In contrast to for example ADSL/VDSL, the PON is shared among the users. This allows us to allocate shorter timeslots to those users nearby the central station that are able to decode the symbols with a large number of levels, thereby increasing also the performance for a user further away that can only decode symbols with a low number of levels.

We have shown for a practical case of a field-installed network that it is feasible to reach an increase in throughput of 74 percent in the case of 4 levels, and up to 115 percent with eight.”
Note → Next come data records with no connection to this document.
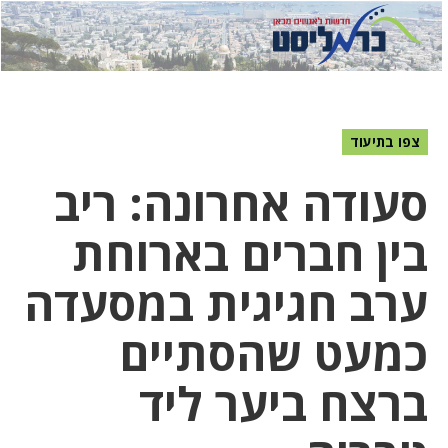
לחץ
לחץ
תפ
כדי
כאן
כדי
לשלוח
דואר
להצט
לוואט
צפו בתיעוד
סעודה אחרונה: ריב
בין חברים בארוחת
ערב חגיגית במסעדה
כמעט שהסתיים
ברצח ביער ליד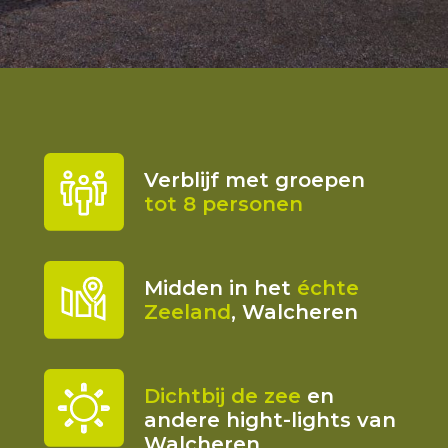
Verblijf met groepen
tot 8 personen
Midden in het
échte
Zeeland
, Walcheren
Dichtbij de zee
en
andere hight-lights van
Walcheren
Further performance improvements have also been found by tweaking the different signal levels a little, such as by positioning the levels with unequal intermediate spaces (i.e. easier to decode and able to handle a worse signal quality) and the use of multiple wavelengths and clock rates. “Currently, a new standard is being deployed which will indeed make use of four to eight different wavelengths. We have demonstrated that by using only three different clock rates, already an increase in throughput of 180 percent can be achieved,” said Robbert.

fibre_2_levels_to_8_levels
Diagram of 2 levels turning into 4 and 8 levels

The proposed techniques have the advantage of being relatively simple and familiar, which Karl Tran of Genexis anticipates will mean they “can be implemented in a reliable and cost-effective way.” A related research paper on the project notes that new chips are already being designed to take advantage of this work and the good news is that only some users will need to buy a new modem to benefit.

Put another way, even if only your neighbours that are part of the same PON upgrade, your own capacity is still likely to increase as well. This is because the improved techniques are designed to shorten the timeslots the upgraded users need for data transfer, which of course still leaves more time for the other users to get their share of data. Handy.

Leave a Comment
4 Responses
  1. Avatar CarlT

    I must look into this one some more – use of QAM and AM have been part of optical transmission for a while so be good to look into what’s new.

  2. Avatar Sometimes but not always

    And could take 20 more years for OpenRoach testing that?

  3. Avatar nt

    OFDM-PON was ruled out for NG-PON2 and is basically the same thing as what’s used in VDSL but applied to light (yeah ok it’s DMT but that’s essentially OFDM).

    The “P” in PON — passive — rules out a lot of the fancy DSP features since they suck down power.